Empirical evidence shows tax cuts for businesses do not drive job creation or economic growth.[2] State and local taxes represent a very small share – 1.8 percent – of average business expenses.[3]

The legislative Office of Economic and Demographic Research identifies investment in key services among state investments with the highest return in state revenues.[4]  Public investment in Florida’s beaches and seaport program areas, for example, returned $5.40 and $2.70, respectively, per state dollar invested.

In comparison, seven out of eight programs that provide tax relief or subsidies to businesses failed to break even; that is, they returned less than $1 in state revenues for every state dollar invested.[5]  For example, almost $79 million was spent on the Quick Action Closing Fund (QAC); however, it returned $47 million in tax revenues, leaving QAC $32 million short of breaking even.

Florida,  despite having the nation’s fourth largest economy, ranked 49th in support for public services in 2013 (the latest year for which data are available). Per person spending was almost 40 percent less than the national average.[6]Since 2008, Florida’s support for public services has declined consistently, reaching $6,881 per person in 2013, almost 10 percent less than 2008.[7]

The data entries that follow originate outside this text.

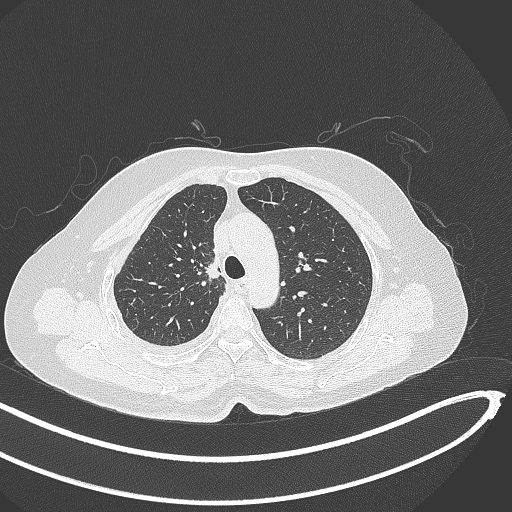
Chest CT, one axial slice. Position 277 of 345 along the scan axis. Reconstruction kernel B70f. 120 kVp. Lung window (W 1500 / L -600 HU). 512 × 512 image matrix, field of view 400 × 400 mm. Female patient, age 64 years. From the clinical record (not read from this slice): clinical TNM (as recorded): T1b N0 M1.
Structures marked on this image (bounding box drawn by a radiologist):
- lung tumour (recorded histology: adenocarcinoma): bounding box <201,257,226,286> (left, top, right, bottom; pixels)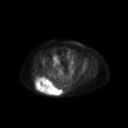
FDG PET of an extremity soft-tissue mass (from a PET/CT study), one axial slice; 3.27 mm slice thickness; 128 × 128 image matrix, field of view 600 × 600 mm. Patient: female, 60 years. From the clinical record (not read from this slice): histological type: spindle cell suggestive of myxofibrosarcoma; grade: intermediate; site of the primary tumour: right buttock.
Structures marked on this image (expert contour drawn on MRI and transferred to this co-registered scan by the dataset authors):
- gross tumour volume (mass): bounding box (x1, y1, x2, y2) in pixels: (35, 77, 62, 96)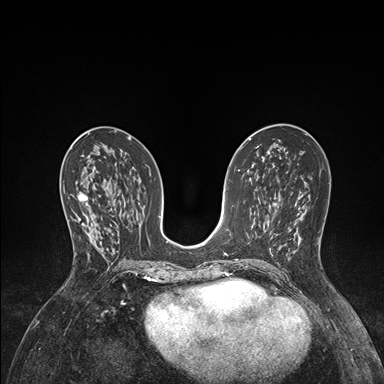
Breast MRI (dynamic contrast-enhanced), one axial slice. Slice 75 of 176 in the series (ordered by position). Dynamic contrast-enhanced series, time point 2 of 7 at this slice position (early post-contrast). 1.5 T. TE 1.5 ms, TR 4.1 ms. 384 × 384 image matrix, field of view 320 × 320 mm. Female patient.
Annotated regions visible in this slice (semi-automatic segmentation, software-assisted and operator-edited):
- enhancing-tissue mask used for the functional tumour volume (all voxels passing the contrast-enhancement thresholds inside the analysis volume; usually the tumour): bounding box [x1, y1, x2, y2] px = [67, 193, 98, 250]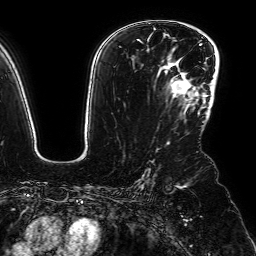
Breast MRI (dynamic contrast-enhanced), one axial slice. Slice 49 of 64 in the series (ordered by position). Cropped to one breast. Dynamic contrast-enhanced series, time point 2 of 7 at this slice position (early post-contrast). 1.5 T. TE 2.6 ms, TR 5.2 ms. 256 × 256 image matrix. Female patient.
Outlined on this slice (semi-automatic segmentation, software-assisted and operator-edited):
- enhancing-tissue mask used for the functional tumour volume (all voxels passing the contrast-enhancement thresholds inside the analysis volume; usually the tumour): bounding box [x1, y1, x2, y2] px = [167, 63, 213, 105]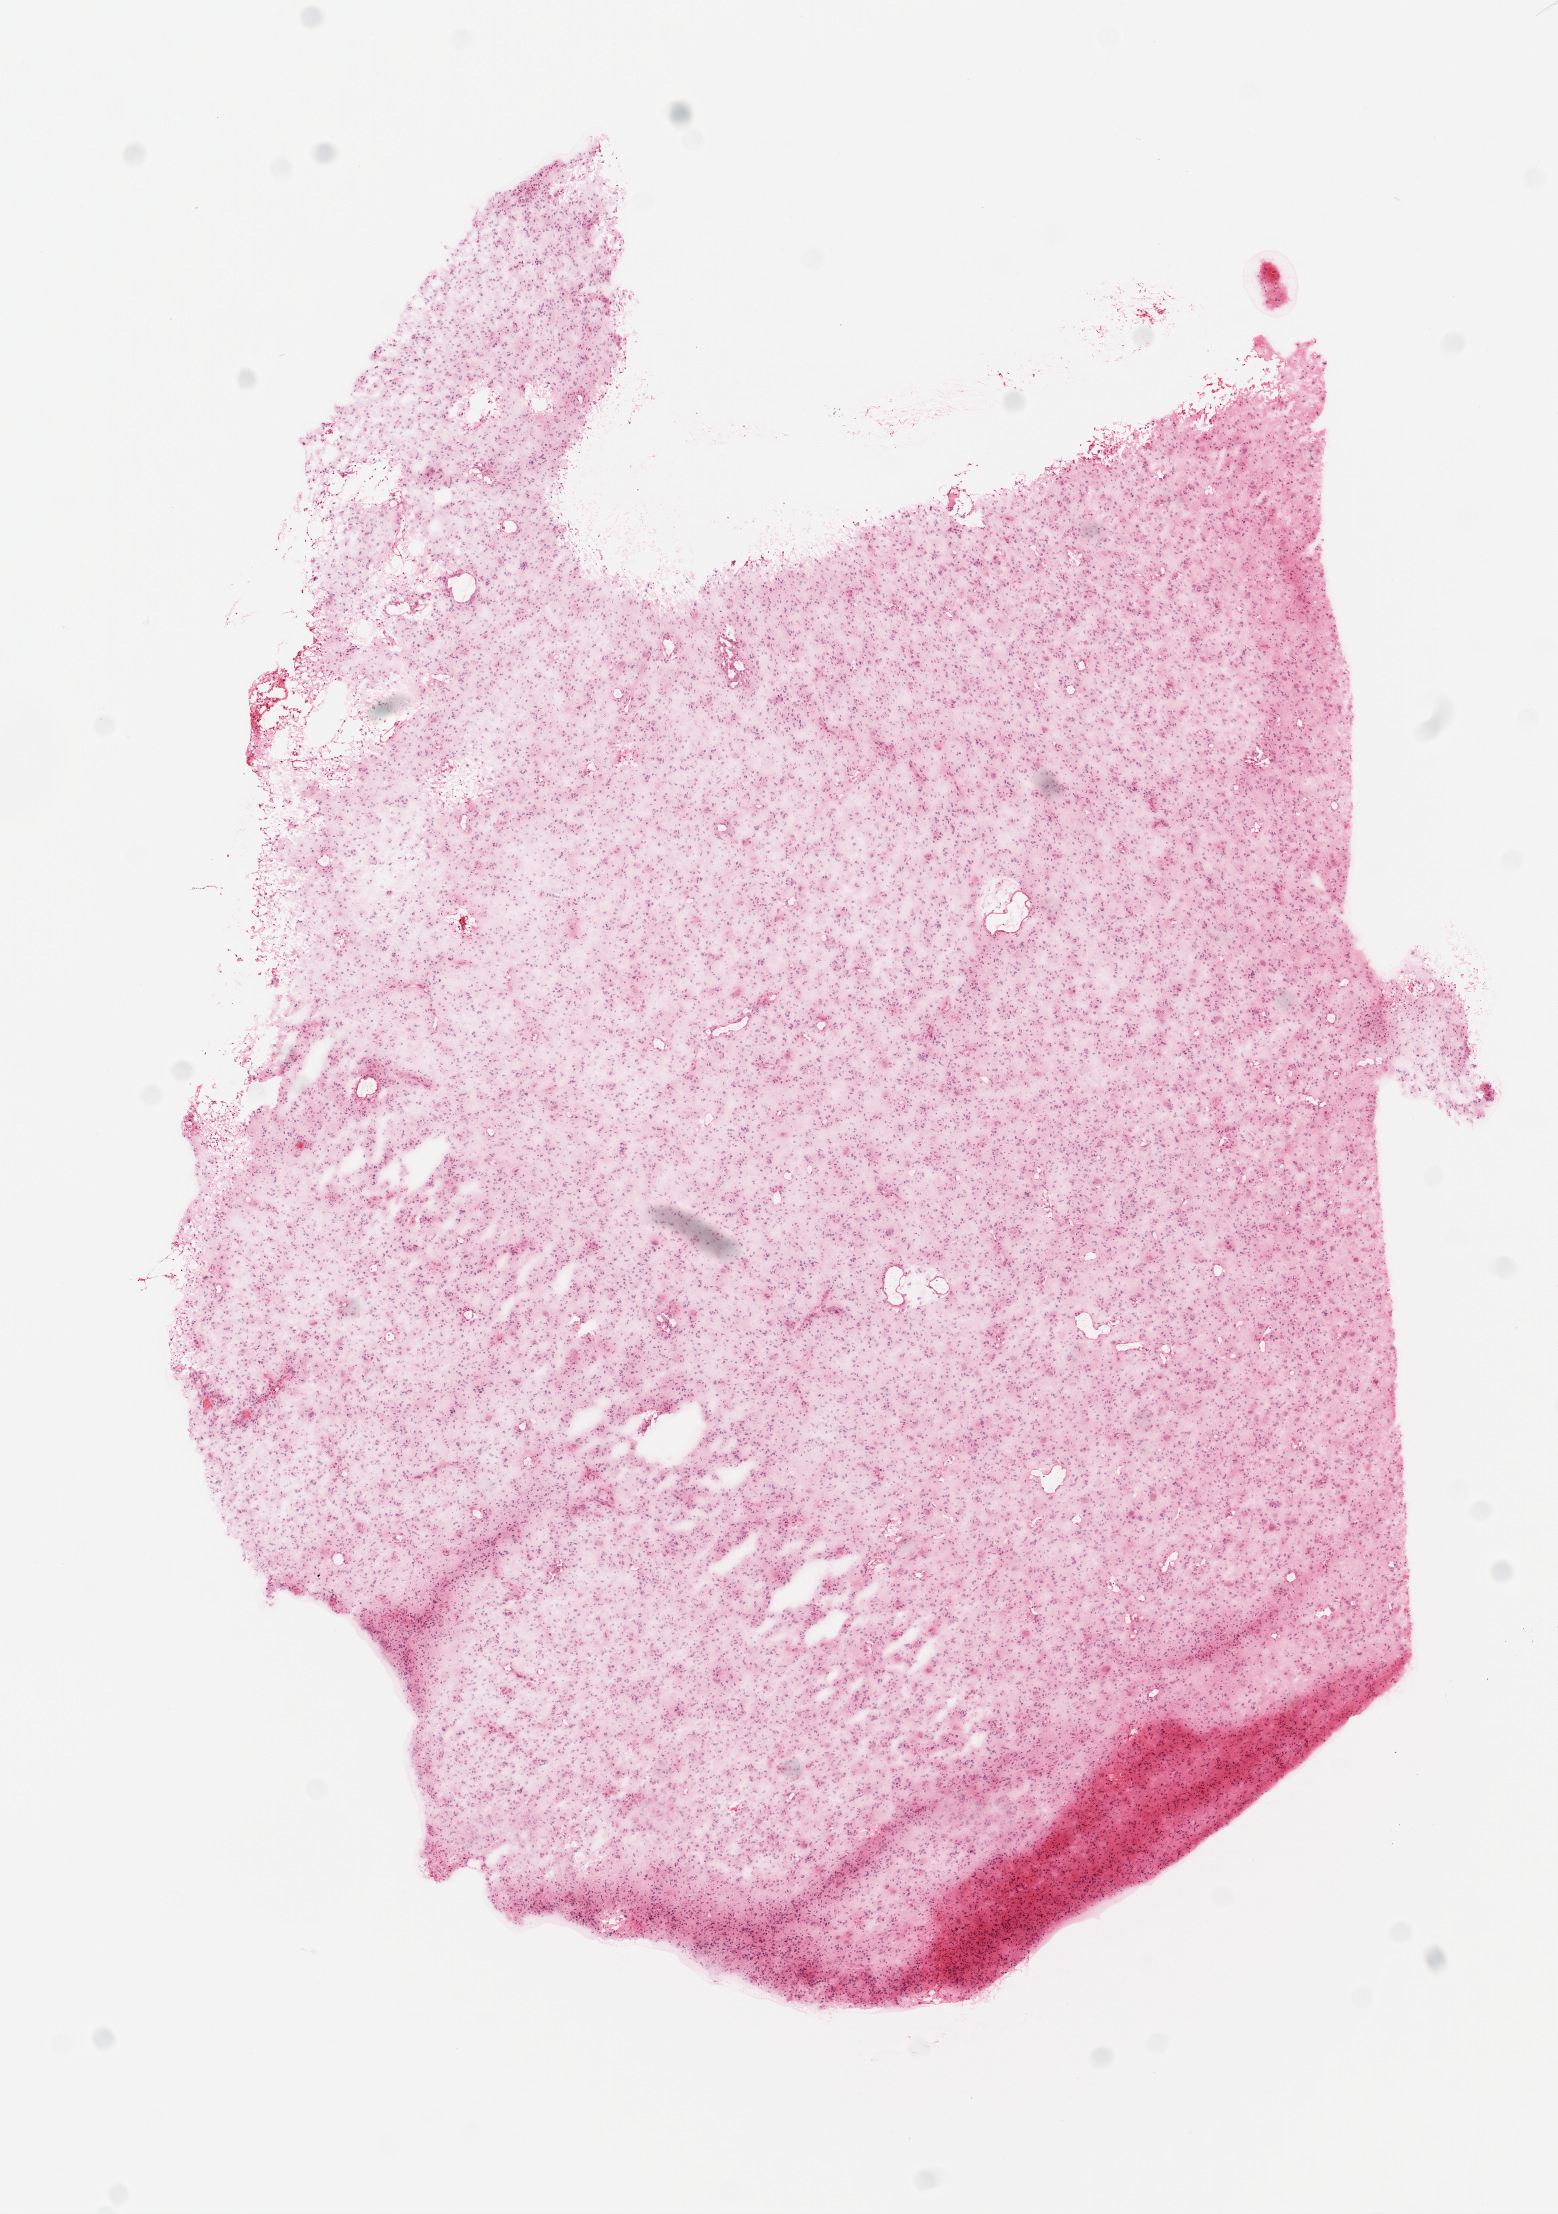
Digitized H&E-stained tissue section (whole slide), whole scanned area (about 6.3 x 8.9 mm, slide scanned at 20x) shown as a low-resolution overview; frozen section from the bottom of the tissue portion; brain, primary tumour sample. Male, age 50 years at initial diagnosis. Slide review estimates, as recorded: tumour cells 80%, tumour nuclei 80%, normal cells 0%, stromal cells 20%, necrosis 0%.
• histologic diagnosis: Glioblastoma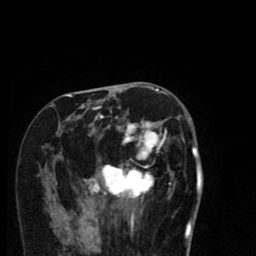
Breast MRI (dynamic contrast-enhanced), one axial slice. Slice 36 of 80 in the series (ordered by position). Cropped to one breast. Dynamic contrast-enhanced series, time point 2 of 8 at this slice position (early post-contrast). 1.5 T. TE 2.7 ms, TR 6.6 ms. 2 mm slice thickness. 256 × 256 image matrix. Female patient.
Outlined on this slice (semi-automatically segmented with operator editing):
- enhancing-tissue mask used for the functional tumour volume (all voxels passing the contrast-enhancement thresholds inside the analysis volume; usually the tumour): bounding box [x1, y1, x2, y2] px = [67, 95, 182, 216]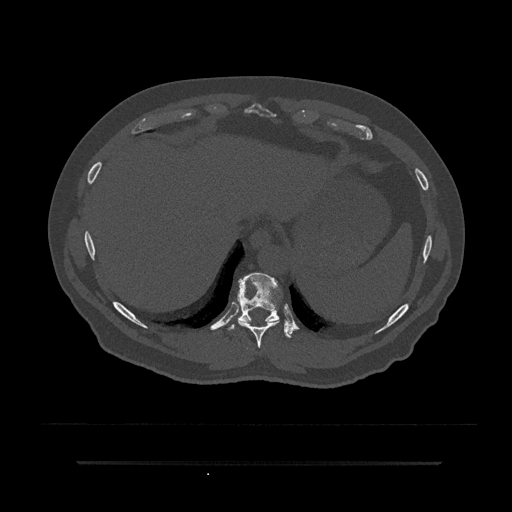
CT including the spine, one axial slice. Slice 353 of 797 in the series (ordered by position). Bone window (W 1800 / L 400 HU). 0.5 mm slice thickness. 512 × 512 image matrix, field of view 464 × 464 mm. Patient: male, 59 years. From the clinical record (not read from this slice): primary cancer: bile ducts.
Structures marked on this image (semi-automatic segmentation, software-assisted and operator-edited):
- T10 vertebra: bounding box (x1, y1, x2, y2) in pixels: (229, 273, 293, 338)
- T9 vertebra: (240, 321, 280, 348)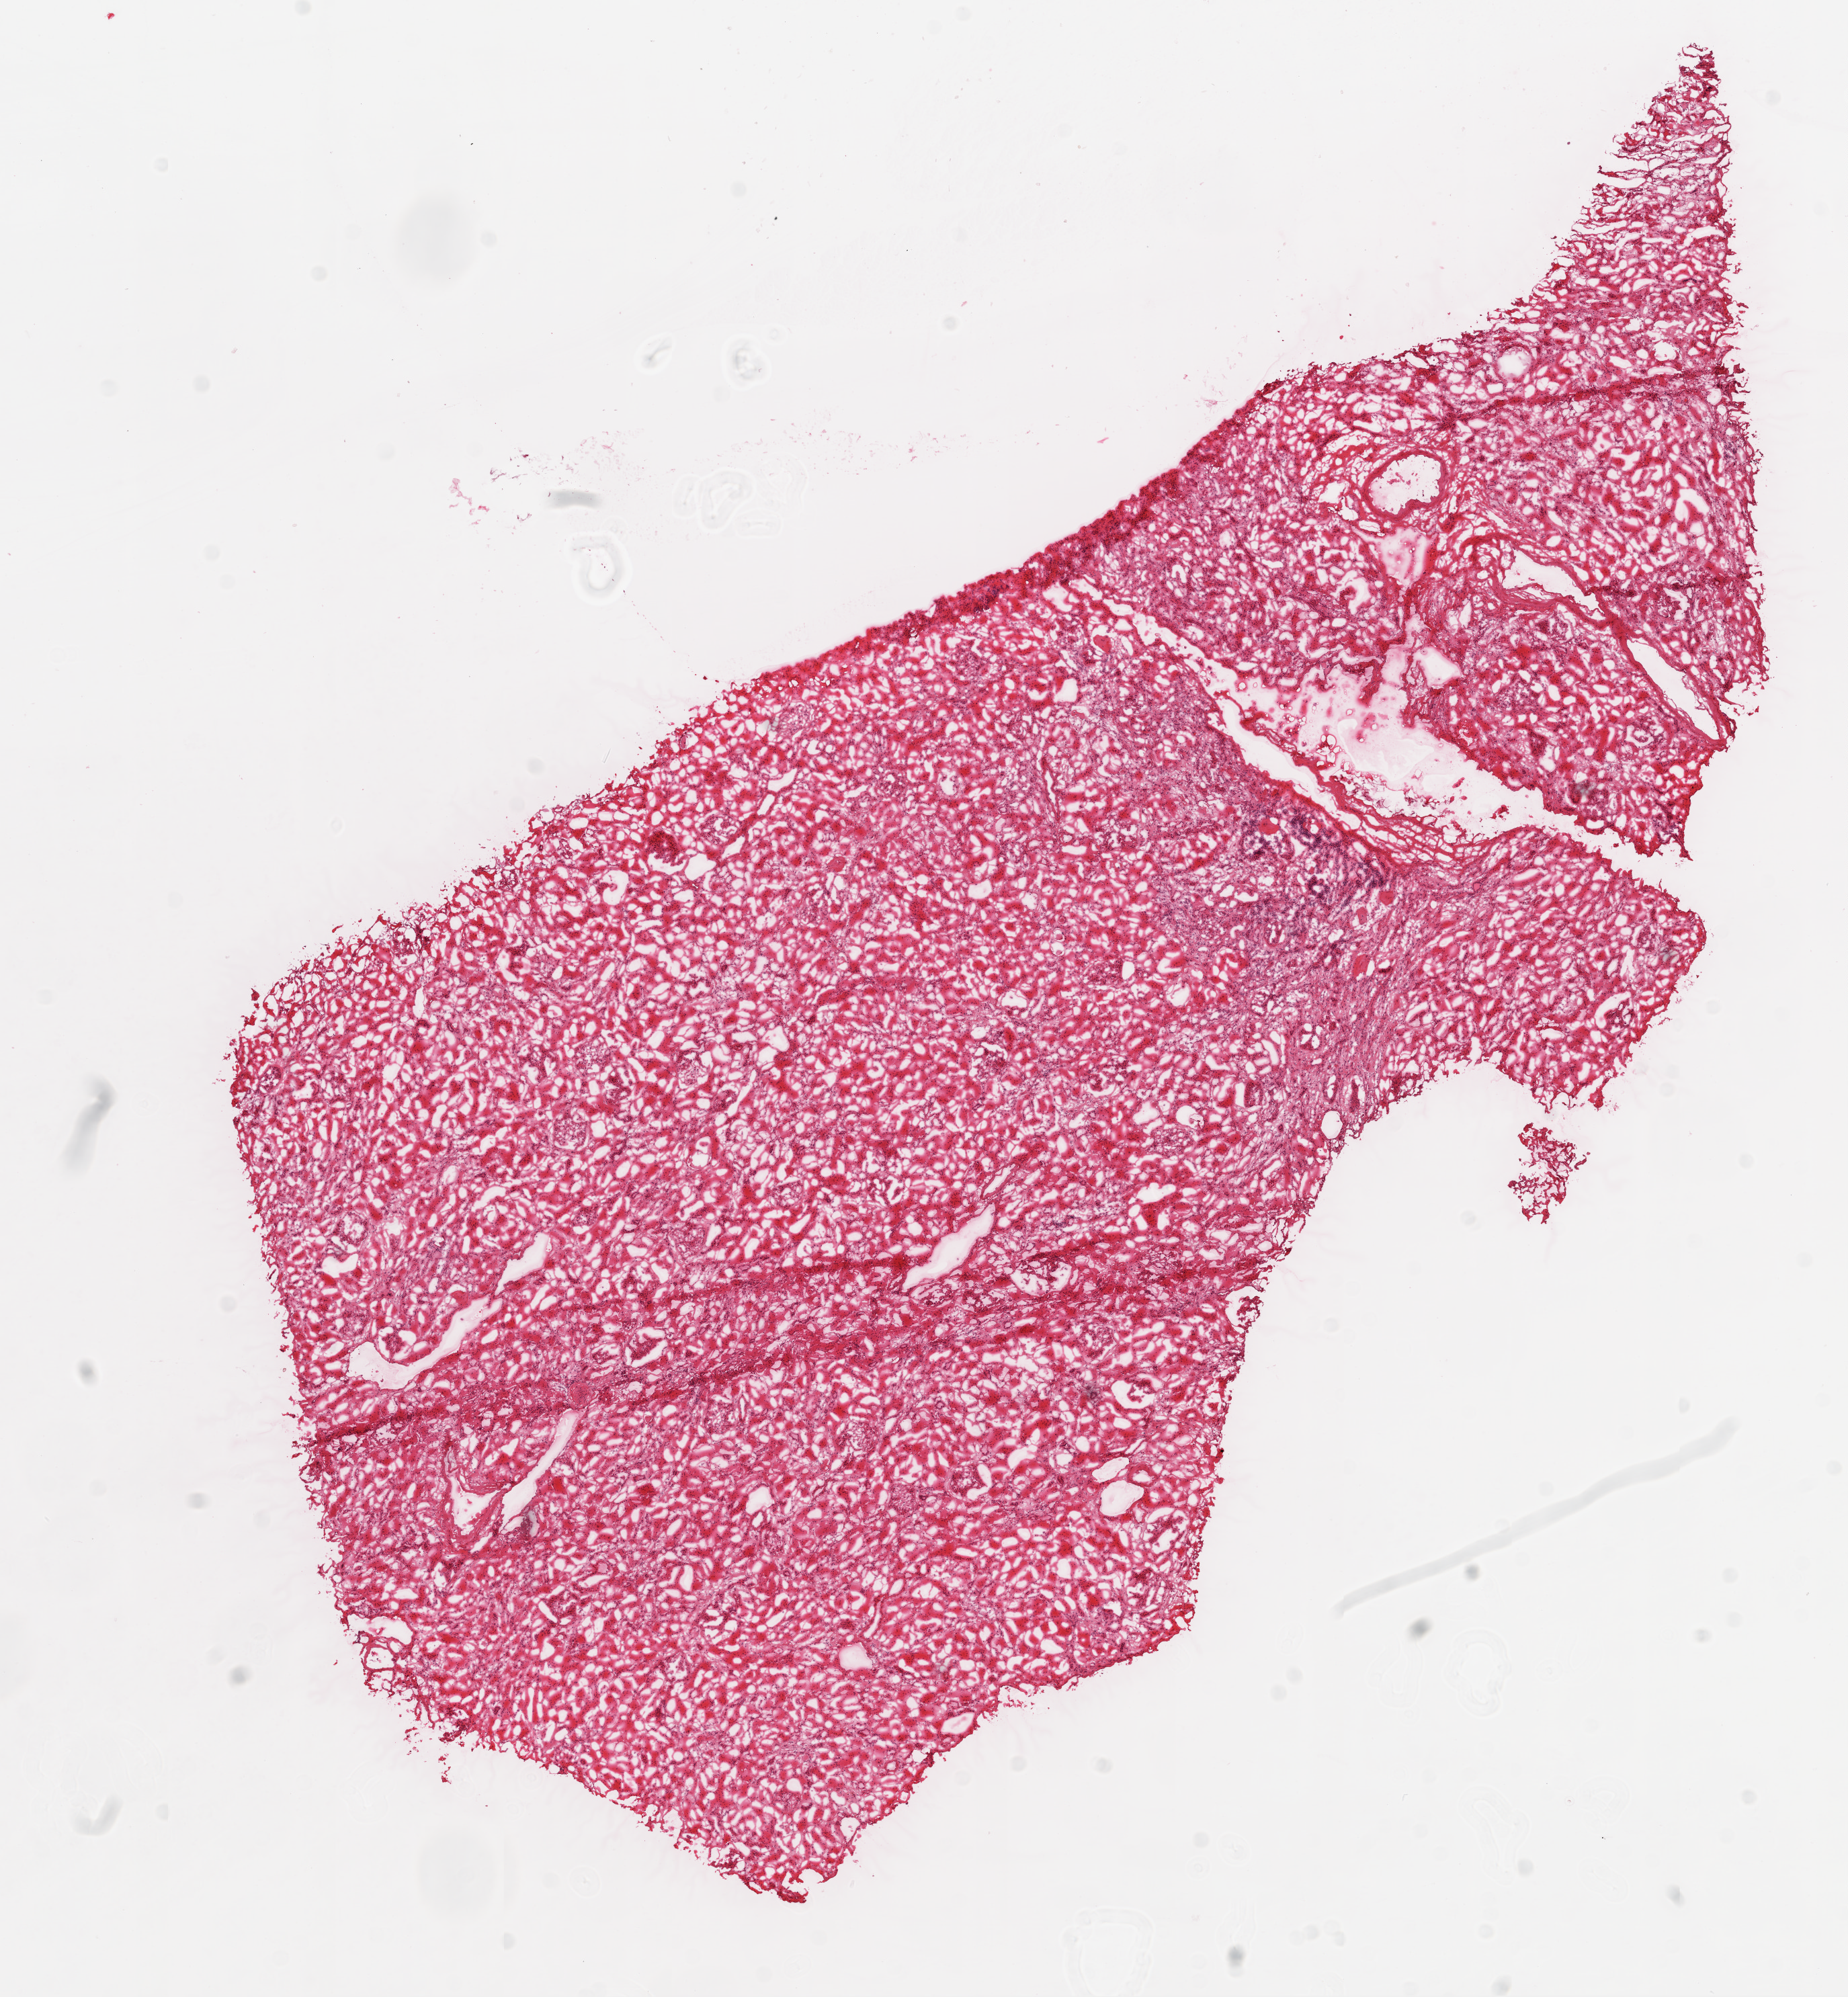
Digitized H&E tissue section (whole slide), low-resolution overview of the scanned area, about 11.0 x 11.9 mm (acquisition: 20x scan), frozen section from the top of the tissue portion, solid tissue normal (non-tumour tissue) sample from the kidney. Patient: female, age at initial diagnosis 64 years.
- this section: solid tissue normal sample (biorepository sample class)
- patient diagnosis: Clear cell adenocarcinoma, NOS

Florida’s support for a public education system–vital for building a well-prepared labor force–ranks 39th out of 50 states. Likewise, support for the state roads, rails, bridges and ports necessary for transporting business products ranks 23rd.

Florida cannot afford more business tax cuts at the expense of core services. Lawmakers should reject the governor’s proposed tax cuts and business subsidies and instead invest tax revenues in priorities such as education, affordable healthcare, safe and clean communities, roads, bridges, seaports and affordable workforce housing, all of which are critical for economic growth and creating an attractive business environment.

Notes

[1] Office of Economic and Demographic Research, Florida Fiscal Analysis in Brief, 2010 – 2016

[2] Wiliam Gale, Aaron Krupkin, and Kim Rueben. “The Growth Mirage: State tax Cuts Do Not Automatically Lead to Economic Growth”. Tax Policy Center, September 8, 2015.

[3] Grading the States: Business Climate Ranking and the Real Path to Prosperity.

[4] Office of Economic and Demographic Research, Florida’s Financially-Based Economic Development Tools and Return on Investment Presentation to the Florida Legislature, House Careers and Competition Subcommittee meeting held on January 11, 2017. p. 12.

[5] Office of Economic and Demographic Research, Economic Evaluation for Selected State Economic Development Incentive Programs, Revised Version, January 2017.

[6] Florida Policy Institute, Florida Ranks 49th in the Nation in Support for Public Services, 2017

[7] Singh, Dhanraj (2017): Florida’s Support for Public Services Lowest Since the Recession and Trending Downwards,Florida Policy Institute, 2017.